Abrams agreed that this is actually just redefining the definition of a rebate, as the manufacturers are still paying the PBMs for placement on their formulary. In fact, an investigation from the FTC found that the Big Three PBMs use restrictive drug formularies to exclude some drugs from coverage and demand high rebates from drug manufacturers to get their products on their formulary. The only thing that is changing is that the discount will go directly to patients at the counter.

“This is good PR, but maybe that’s all it is. The issue for me is [that] rebates feel wrong, because they’re coercive,” he said. “The manufacturer is being coerced into paying for the tier that they’d like to be in. The insured individual is being coerced into choosing from a limited set of medicines that may not include the lowest price option.”

Cigna also claimed that the new model will be able to reduce the monthly cost of brand-name prescriptions by an average of 30%. This will make it easy to assess whether this model is actually working, according to Gremminger. If the prices come down by 30% when it starts with the fully-insured population in 2027, then self-insured employers may actually opt for this option when it becomes available in 2028.

However, this claim that the new model will reduce prices by 30% raises some questions.

“For years, they claimed that the way that they were doing business was the most effective, lowest-cost way to buy drugs, and suddenly they changed the way they do business after significant pressure, and they say, ‘Oh, this is going to save you 30%.’ I’m like, ‘Cool. What have you been doing with that 30% for the last 10 years, which adds up to hundreds of billions of dollars?’” Gremminger said.

Will this be enough for lawmakers?

Although PBMs are seemingly taking their own steps to reform, there still needs to be federal action, according to Abrams. Specifically, he would like to see something done with the FTC’s investigation into PBMs. This investigation took place under the Biden administration, but has gone by the wayside during the Trump administration.

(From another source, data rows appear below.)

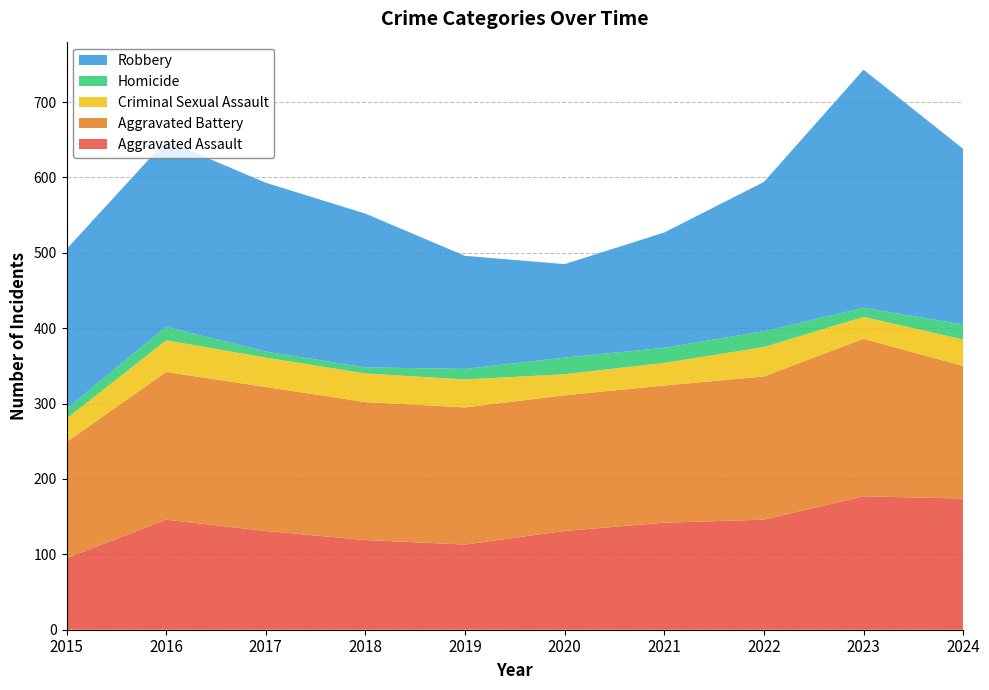

Reading left to right, what are all the values shown in this chart?

Aggravated Assault: 95	146	131	119	113	131	142	146	177	174
Aggravated Battery: 154	196	191	183	182	180	182	190	209	176
Criminal Sexual Assault: 31	42	39	38	37	28	30	39	29	35
Homicide: 13	18	8	8	14	22	20	21	12	20
Robbery: 212	247	224	204	150	124	153	198	316	233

“I think the FTC needs to take action on what are clearly some anti-competitive activities here, when they have an agreement with a pharmaceutical manufacturer to leave generics or biologics off of the formulary,” he said. “That’s just wrong. That increases the cost of care, and they get compensated for doing so. … I’m surprised that having spent a year investigating the PBMs, that so little has been done with the information that they came back with.”

Gremminger also hopes to see further action from Congress.

“I have no doubt that the folks from Cigna and PCMA and others are up on Capitol Hill saying, ‘You don’t need to do anything. We’re self-regulating.’ I think that’d be a terrible mistake. I think it would be really smart for them to follow up and say, ‘Great. So glad you’re doing the right thing. We’re still going to go ahead and pass laws to make sure we’re holding them accountable,’” he said.

If he had a “magic wand,” he’d like to see legislation that requires PBMs to act as fiduciaries on behalf of health plans (in other words, they’d be obligated to act in the plan’s best financial interest). However, this likely won’t get passed in the near term, and he’d be happy with starting with legislation that brings more transparency to PBM practices.